After loving Hereditary during last January’s Sundance Film Festival, Variety ‘s Owen Gleiberman caught it a second time this weekend after hearing that low-rent horror fans were sneering and laughing and give it a shitty CinemaScore grade. Here’s his report:
“Why are there so many people turning on Hereditary who would be all too happy to sit through the limb-severing, soundtrack-gonging, ghost-face-in-the-mirror megaplex horror implement of the week? The reason they’re turning on it, of course, is that it’s not the horror implement of the week.”
Once again, he concluded, we’re witnessing “a nearly epistemological divide in the moviegoing audience, a kind of blue state/red state schism.
“Horror films now require a kinesthetic element of funhouse sensation to engage a wide audience. A Quiet Place is a good example.
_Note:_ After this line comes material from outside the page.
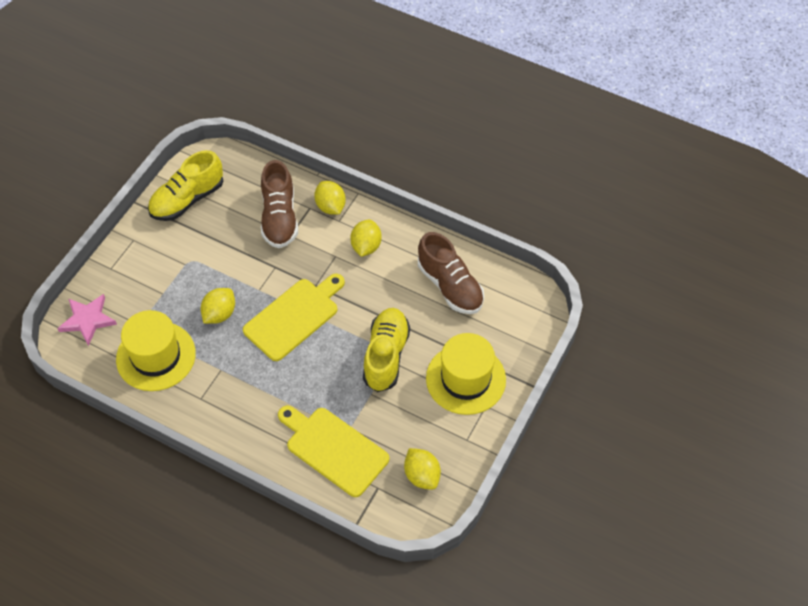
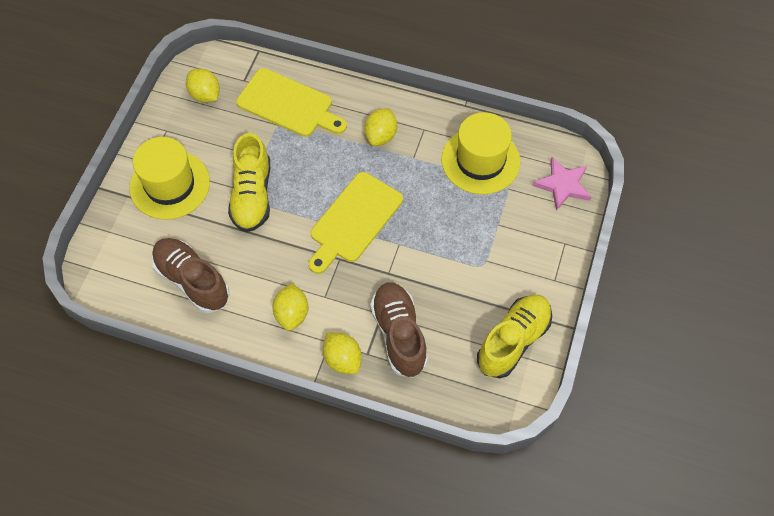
camera: 170 degrees right, 5 degrees up
yellow lemon [201,288,235,324] -> yellow lemon moved to [364,108,397,146]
True to its title, it’s a quiet and subtle movie — except for when it’s not, when aliens with jaws the size of bulldozer shovels are tearing away at anything that dares to make a sound.
“These days, the horror films that become mainstream hits tend to be so sensational, even debased, that they’re like ritualized celebrations of our inhumanity. At slasher movies, people view the killers as rock stars of mayhem; at paranormal thrillers, ghosts go bump, crash, and boom in the night; at torture porn, the torture is the star — the ‘characters’ are just fresh meat. And almost any tale of the supernatural turns into a relentless carnival of Jack-in-the-box devils.”